When I did this walk in 2012 it was at the beginning of my holiday and it was very hot, so by this point in the walk I was very tired, so I decided to follow Ralph Storer’s directions and take the good path that goes down into Coire a’ Mhusgain. This time I wanted to keep to my route of 2005 so I passed by Lochan Coire nam Miseach and climbed a good zigzagging path up to a grassy saddle that sits below Sgorr an Iubhair. Turning away from that hill I faced the start of the grandiosely named Devil’s Ridge. Initially I kept to a path that shirks the top, a short distance down the western side of the ridge, until eventually I climbed up to the top and along the ridge up to the top of Stob a’ Choire Mhail. So far the ridge had been relatively easy and it had afforded me with fabulous views towards the eastern Mamores across Coire a’ Mhail. I wish I’d had an opportunity on this holiday to climb those mountains, but that will have to wait another year.
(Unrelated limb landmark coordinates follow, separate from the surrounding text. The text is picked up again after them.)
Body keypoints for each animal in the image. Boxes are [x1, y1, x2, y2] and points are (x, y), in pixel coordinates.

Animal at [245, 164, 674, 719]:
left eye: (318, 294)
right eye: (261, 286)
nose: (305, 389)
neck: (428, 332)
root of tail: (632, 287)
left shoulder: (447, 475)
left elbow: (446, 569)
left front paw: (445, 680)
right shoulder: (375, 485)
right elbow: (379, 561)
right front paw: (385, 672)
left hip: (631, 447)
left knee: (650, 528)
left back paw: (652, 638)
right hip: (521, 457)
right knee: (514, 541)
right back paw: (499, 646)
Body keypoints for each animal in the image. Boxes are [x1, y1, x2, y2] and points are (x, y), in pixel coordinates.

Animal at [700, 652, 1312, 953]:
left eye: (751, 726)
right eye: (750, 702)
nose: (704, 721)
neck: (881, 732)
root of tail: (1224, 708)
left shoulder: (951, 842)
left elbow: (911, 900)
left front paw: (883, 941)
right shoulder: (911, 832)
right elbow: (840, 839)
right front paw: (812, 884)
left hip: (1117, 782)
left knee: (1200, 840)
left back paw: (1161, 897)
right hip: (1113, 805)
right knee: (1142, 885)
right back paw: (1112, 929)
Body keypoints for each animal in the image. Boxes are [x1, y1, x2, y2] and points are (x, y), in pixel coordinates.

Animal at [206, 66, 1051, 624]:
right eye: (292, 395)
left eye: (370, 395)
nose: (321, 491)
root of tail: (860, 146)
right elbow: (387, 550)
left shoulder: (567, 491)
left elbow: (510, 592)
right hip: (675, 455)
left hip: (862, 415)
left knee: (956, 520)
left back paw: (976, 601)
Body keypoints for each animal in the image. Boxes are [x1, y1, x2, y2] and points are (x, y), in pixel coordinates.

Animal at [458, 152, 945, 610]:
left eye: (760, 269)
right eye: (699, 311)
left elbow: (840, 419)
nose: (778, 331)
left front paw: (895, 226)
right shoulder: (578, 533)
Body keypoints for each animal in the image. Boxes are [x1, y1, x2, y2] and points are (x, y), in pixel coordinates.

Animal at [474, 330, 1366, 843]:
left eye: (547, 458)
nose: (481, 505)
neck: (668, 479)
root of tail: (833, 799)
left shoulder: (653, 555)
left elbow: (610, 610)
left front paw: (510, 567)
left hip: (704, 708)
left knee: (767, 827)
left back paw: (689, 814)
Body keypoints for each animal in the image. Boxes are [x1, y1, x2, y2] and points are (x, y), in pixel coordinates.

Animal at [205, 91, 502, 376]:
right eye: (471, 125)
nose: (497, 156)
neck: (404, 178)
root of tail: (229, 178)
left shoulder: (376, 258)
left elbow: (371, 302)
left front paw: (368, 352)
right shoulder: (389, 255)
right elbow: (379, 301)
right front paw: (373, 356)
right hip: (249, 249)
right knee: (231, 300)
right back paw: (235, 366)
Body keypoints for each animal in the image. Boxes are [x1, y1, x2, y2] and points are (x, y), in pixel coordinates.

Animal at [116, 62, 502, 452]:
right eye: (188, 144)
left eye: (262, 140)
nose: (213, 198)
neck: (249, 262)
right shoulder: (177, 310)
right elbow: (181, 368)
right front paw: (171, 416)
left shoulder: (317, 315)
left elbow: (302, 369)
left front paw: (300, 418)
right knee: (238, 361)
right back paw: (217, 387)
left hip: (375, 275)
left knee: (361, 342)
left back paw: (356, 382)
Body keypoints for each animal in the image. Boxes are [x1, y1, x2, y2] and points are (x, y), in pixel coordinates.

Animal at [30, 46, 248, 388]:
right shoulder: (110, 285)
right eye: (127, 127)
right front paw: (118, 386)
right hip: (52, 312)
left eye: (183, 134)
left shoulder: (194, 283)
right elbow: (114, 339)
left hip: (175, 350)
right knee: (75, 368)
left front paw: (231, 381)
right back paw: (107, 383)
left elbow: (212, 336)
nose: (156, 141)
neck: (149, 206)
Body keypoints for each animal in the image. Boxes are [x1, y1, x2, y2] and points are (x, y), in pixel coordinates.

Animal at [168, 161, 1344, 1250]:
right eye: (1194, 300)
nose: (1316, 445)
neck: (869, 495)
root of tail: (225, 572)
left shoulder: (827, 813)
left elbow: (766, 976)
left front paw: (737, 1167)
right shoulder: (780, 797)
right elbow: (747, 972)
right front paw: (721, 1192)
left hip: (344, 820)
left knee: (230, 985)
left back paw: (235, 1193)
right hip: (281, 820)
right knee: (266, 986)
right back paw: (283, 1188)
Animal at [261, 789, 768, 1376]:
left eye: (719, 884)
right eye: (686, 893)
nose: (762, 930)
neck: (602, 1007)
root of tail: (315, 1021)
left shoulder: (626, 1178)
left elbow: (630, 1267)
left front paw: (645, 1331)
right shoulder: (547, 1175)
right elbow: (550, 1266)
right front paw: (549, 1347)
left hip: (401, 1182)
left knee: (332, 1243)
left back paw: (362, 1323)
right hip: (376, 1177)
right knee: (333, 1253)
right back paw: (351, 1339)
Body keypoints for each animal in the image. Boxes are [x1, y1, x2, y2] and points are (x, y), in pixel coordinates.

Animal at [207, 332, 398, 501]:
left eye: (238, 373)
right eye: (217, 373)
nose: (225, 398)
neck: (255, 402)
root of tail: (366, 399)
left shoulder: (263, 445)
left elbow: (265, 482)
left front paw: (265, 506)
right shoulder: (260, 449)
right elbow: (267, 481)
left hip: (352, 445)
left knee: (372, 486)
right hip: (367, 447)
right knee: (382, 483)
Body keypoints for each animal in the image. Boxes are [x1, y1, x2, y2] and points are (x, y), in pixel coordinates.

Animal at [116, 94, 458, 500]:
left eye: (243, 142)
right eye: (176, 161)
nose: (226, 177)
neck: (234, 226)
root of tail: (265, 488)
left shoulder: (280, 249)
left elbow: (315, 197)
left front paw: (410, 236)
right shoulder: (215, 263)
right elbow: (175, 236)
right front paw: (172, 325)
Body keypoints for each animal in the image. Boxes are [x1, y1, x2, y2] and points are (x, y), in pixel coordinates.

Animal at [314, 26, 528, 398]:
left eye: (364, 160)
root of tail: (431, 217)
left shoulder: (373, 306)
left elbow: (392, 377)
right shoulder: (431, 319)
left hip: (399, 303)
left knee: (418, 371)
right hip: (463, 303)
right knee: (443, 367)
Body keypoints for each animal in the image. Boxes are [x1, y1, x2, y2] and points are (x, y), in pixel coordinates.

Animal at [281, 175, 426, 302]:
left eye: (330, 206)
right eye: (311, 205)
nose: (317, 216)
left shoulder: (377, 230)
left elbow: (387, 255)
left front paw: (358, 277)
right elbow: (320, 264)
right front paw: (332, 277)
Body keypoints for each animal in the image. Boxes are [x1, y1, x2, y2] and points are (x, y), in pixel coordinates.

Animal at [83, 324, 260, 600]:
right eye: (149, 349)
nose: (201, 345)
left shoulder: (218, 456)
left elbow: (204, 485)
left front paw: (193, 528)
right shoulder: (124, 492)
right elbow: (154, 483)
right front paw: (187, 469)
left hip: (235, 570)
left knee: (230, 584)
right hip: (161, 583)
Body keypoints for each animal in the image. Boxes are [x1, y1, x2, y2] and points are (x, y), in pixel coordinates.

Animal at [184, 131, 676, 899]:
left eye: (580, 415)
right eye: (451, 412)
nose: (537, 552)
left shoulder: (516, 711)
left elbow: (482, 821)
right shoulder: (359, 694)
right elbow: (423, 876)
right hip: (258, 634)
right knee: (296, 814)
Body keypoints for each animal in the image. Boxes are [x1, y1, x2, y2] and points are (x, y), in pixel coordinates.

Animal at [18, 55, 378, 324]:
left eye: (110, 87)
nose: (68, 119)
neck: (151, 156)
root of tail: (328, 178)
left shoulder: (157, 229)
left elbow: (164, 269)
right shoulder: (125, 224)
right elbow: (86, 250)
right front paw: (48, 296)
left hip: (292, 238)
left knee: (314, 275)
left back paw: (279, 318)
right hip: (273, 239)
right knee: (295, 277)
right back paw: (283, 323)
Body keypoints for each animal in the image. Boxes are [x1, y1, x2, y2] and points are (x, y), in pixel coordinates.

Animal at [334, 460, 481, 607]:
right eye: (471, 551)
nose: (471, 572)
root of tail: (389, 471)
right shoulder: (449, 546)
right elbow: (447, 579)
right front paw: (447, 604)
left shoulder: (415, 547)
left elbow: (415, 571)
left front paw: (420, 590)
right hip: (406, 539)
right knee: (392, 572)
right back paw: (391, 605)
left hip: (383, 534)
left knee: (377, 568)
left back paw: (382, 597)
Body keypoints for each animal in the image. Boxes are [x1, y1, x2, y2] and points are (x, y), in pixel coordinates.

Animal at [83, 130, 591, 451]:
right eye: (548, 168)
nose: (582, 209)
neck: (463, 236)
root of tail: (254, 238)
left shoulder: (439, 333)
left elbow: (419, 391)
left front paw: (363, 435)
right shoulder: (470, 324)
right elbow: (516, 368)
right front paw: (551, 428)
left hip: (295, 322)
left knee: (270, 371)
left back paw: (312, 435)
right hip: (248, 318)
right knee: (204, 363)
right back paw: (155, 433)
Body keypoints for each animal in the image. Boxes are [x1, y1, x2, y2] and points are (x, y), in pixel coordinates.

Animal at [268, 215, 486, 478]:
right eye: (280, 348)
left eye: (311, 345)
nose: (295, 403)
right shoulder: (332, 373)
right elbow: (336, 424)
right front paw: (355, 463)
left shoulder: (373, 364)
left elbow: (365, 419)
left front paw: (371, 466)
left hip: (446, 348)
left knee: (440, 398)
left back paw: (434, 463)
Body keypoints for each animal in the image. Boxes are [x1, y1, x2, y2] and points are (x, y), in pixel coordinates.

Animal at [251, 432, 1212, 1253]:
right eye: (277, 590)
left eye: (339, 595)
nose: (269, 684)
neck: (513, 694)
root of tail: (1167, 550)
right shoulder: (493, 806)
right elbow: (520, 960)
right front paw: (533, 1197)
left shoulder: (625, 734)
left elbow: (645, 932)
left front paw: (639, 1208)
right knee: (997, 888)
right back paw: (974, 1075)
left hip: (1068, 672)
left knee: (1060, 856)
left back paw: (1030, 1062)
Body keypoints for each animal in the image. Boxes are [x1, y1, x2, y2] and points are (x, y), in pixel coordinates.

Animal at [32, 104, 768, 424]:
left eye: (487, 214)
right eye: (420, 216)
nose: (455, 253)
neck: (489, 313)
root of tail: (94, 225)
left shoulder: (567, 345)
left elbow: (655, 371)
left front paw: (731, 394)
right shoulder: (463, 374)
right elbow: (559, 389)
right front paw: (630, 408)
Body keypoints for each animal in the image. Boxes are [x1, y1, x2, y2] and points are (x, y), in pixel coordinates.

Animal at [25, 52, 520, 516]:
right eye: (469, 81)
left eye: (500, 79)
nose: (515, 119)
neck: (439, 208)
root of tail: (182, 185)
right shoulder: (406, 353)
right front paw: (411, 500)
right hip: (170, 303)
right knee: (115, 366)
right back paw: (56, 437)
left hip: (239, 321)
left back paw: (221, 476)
Beyond the top the ridge narrowed deliciously which left me rather nervously making my way along the ridge that was beginning to justify its name. There is a notch in the ridge that is particularly difficult to cross and although I may have kept on top all the way in 2005, now I scrambled down early on the bypassing path before getting back onto the ridge beyond and continuing towards Sgurr a’ Mhaim.

After I reached the end of the Devil’s Ridge, a tiringly steep climb brought me up to the summit of the highest mountain on this round, Sgurr a’ Mhaim, and from where the views were again stunning with Ben Nevis to the north, across the deep gap of Glen Nevis, dominating the views. My descent took me across the sea of white quartzite stones that decorates this mountain. In 2005 I slid all the way down the stones completely ignoring, or destroying, the path, but now I tried to keep to the path, slowly descending and not sliding down, though this was very difficult especially towards the bottom of the stones where the path had deteriorated. Even after I had come off the stones the steep descent continued on a zigzagging path. At one point I slid over onto my poles and when I got up I discovered that one pole that already had a slight bend in it was now bent in half. Therefore I had to do the remaining descent with just one pole, so I was very relieved when I finally reached the bottom of the path beside the Allt Coire a’ Mhusgain. I really did not enjoy that descent even though in 2005 I had said it was “a most enjoyable descent.” Now I prefer slow and gradual descents and this was just too steep.

Upon reaching the road I walked past the new car park that didn’t appear to have been finished yet, and from the top of the mountain had looked like a scar amongst the otherwise natural scenery with the newly laid tarmac shining in the sunlight. My return to Glen Nevis through the Nevis Forest brought me back to the campsite where I was staying after a rather mixed day. The actual walk on top of the mountains was fantastic in awesome weather, so I thoroughly enjoyed that and I loved doing the Devil’s Ridge again after seventeen years even though it was more nerve-racking than I remembered. The views were extra special and to see mountains in all directions is something I never tire of, but I did not enjoy the descent especially as it led to a broken pole. Even though the day had not started well and did not end well, this was a fantastic mountain walk.